The models implemented in 'surveil' have two components or levels: first is a Poisson or binomial model or likelihood for the number of cases (deaths or disease incidence), accounting for chance variation around the trend-level of risk; the second component is a model for the trend in the level of risk. The trend models are known variably as the random-walk, first difference, or intrinsic autoregressive model. All of the model parameters also have prior distributions, which are designed to be uninformative for most use cases.

To illustrate, consider some data on colorectal cancer incidence downloaded from CRC Wonder for various age groups in Texas. The top of the file looks like this:

Table 1: Glimpse of CDC Wonder data on colorectal cancer incidence, Texas 1999-2020.

Year Age.Groups Count Population
1999 45-49 418 1374078
1999 50-54 598 1146781
1999 55-59 728 863292

If this file were loaded into an R session as a data.frame named dat, the following code would produce a fitted model with time trends for each age group:

fit = stan_rw(dat, time = Year, group = Age.Groups)

The function expects the case counts to be stored in the column named “Count” and the population count to be found in a column named “Population” (matching the CDC Wonder data export format). The time = Year argument tells it to find the time variable in the column named ‘Year’. The group = Age.Groups' tell the software to produce separate models for each age group. (If there were just a single age group in the data, then we would simply omit the group argument.)

With one more line of code we have a publication-quality figure showing trends in CRC incidence per 100,000 at risk by age group:

plot(fit, scale = 100e3)
CRC time trends
Figure 1: Age-specific CRC incidence per 100,000, Texas 1999-2020.

As one might expect, there has been a steep decline in CRC incidence among those of screening-age (50-75+) and, unfortunately, what may be a slow increase at younger ages (an increase which is now quite widely documented). Notably, almost all of the decline is happening at ages over 60 and especially 64. Even ages 80-84 show a very steep decline, which we might reasonably speculate is a result of (a) people choosing to continue CRC screening past the age of 75 and/or (b) that the preventive benefits of colonoscopy last about a decade (per official screening guidelines).

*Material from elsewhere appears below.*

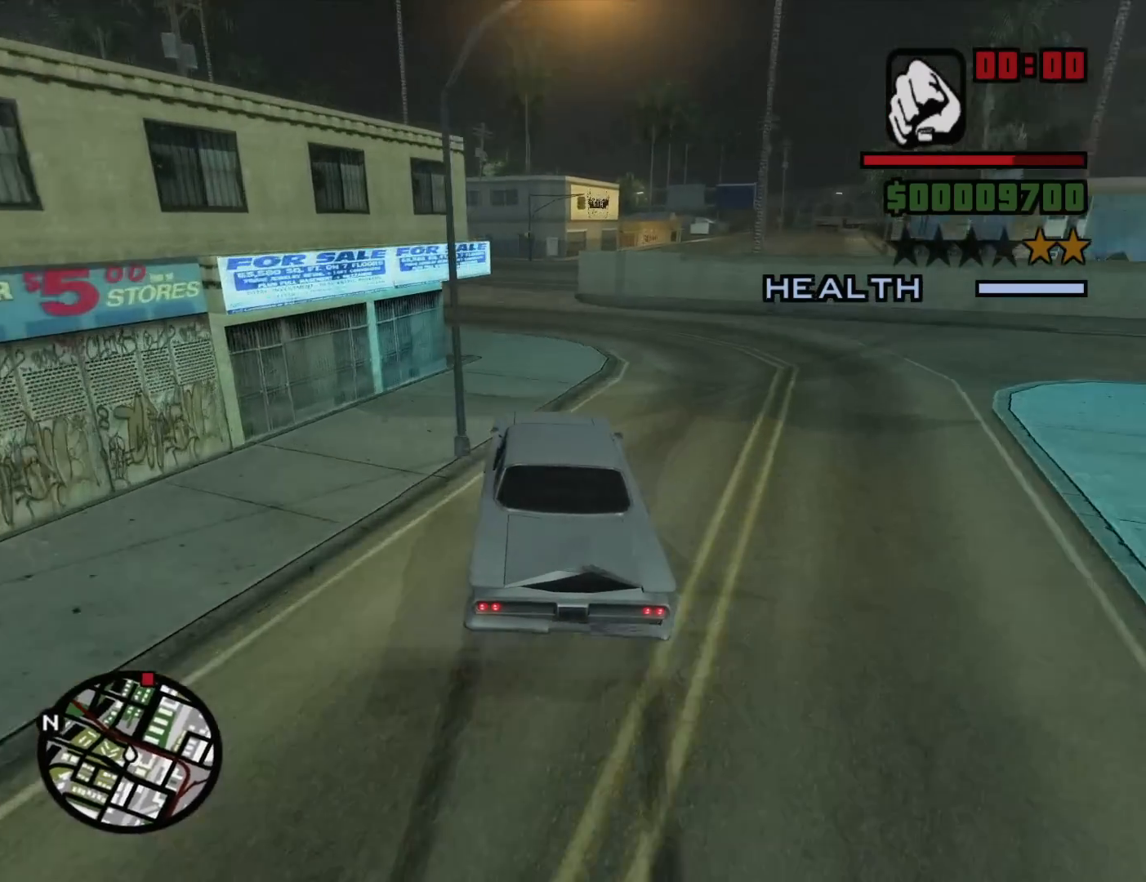
{"keys": ["a", "w"], "mouse": [], "events": [[33, "d", "up"]]}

These age-specific trends can be summarized by percent change annually and cumulatively. The latter (cumulative percent change) is usually a more effective summary statistic because an inference about annual percent change is subject to a higher level of uncertainty. The following two lines of code will use the fitted models to produce cumulative percent change plots for each age group:

fit_pc <- apc(fit)
plot(fit_pc, cumulative = TRUE)
Plots of cumulative percent change in CRC incidence rates
Figure 2: Cumulative percent change in age-specific CRC incidence, Texas 1999-2020.

Because the pandemic interrupted a lot of cancer screening activity in 2020 (which may have resulted in cancer diagnoses being delayed to subsequent years), the estimates for 2019 are more relevant for an assessment for longer-term trends. Ages 45-49 and 50-54 increased by 13.6% and 17.8%, respectively, between 1999 and 2019. Almost all of that increase occurred since about 2012. The greatest declines occurred for the highest age groups: about 46% for ages 75-79 and 42% for ages 80-84, which is equivalent to an average of just over 2% per year since 1999.

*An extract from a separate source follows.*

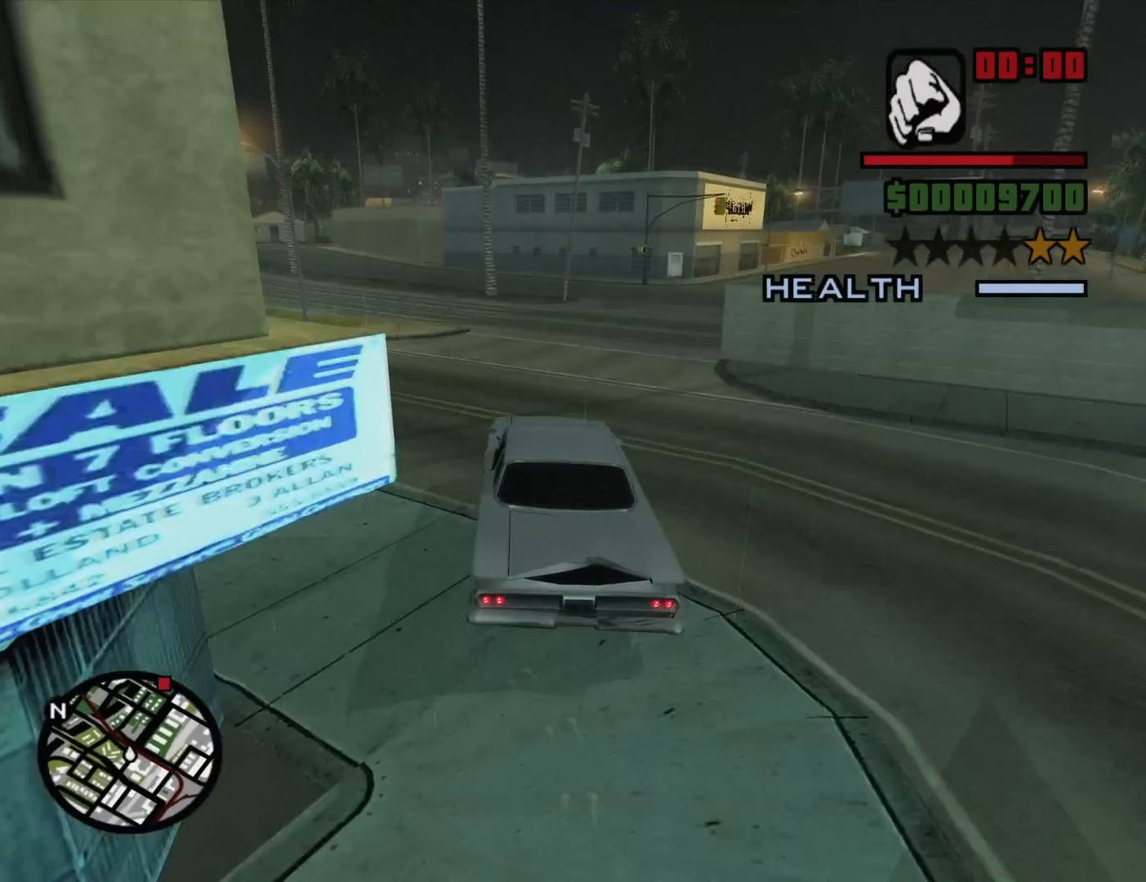
{"keys": ["a", "w"], "mouse": [], "events": []}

Table 2: Cumulative % change in CRC incidence, 1999 to 2019.

Age Group Cum. % change 95% cred. interval
45-49 13.6 4.8, 23.3
50-54 17.8 8.9, 29.0
55-59 -10.6 -17, -3.4
60-64 -14.5 -21.2, -7.2
65-69 -31.9 -36.1, -27.2
70-74 -40.5 -44.4, -36.3
75-79 -46 -49.8, -42.0
80-84 -42 -46.7, -37.0

Returning to the R code, the data in Table 2 can be found by printing the cpc slot in the fit_pc object (this will show a summary of CPC estimates for all years and age groups):

print( fit_pc$cpc )

An advantage of ‘surveil’ is that users can calculate any kind of summary statistic they like and obtain appropriate credible intervals for them, such as percent change between any two years or a rate ratio for two groups. More background and examples can be found in the ‘surveil’ vignette on MCMC analysis with surveil. A particularly important example is direct age-standardization.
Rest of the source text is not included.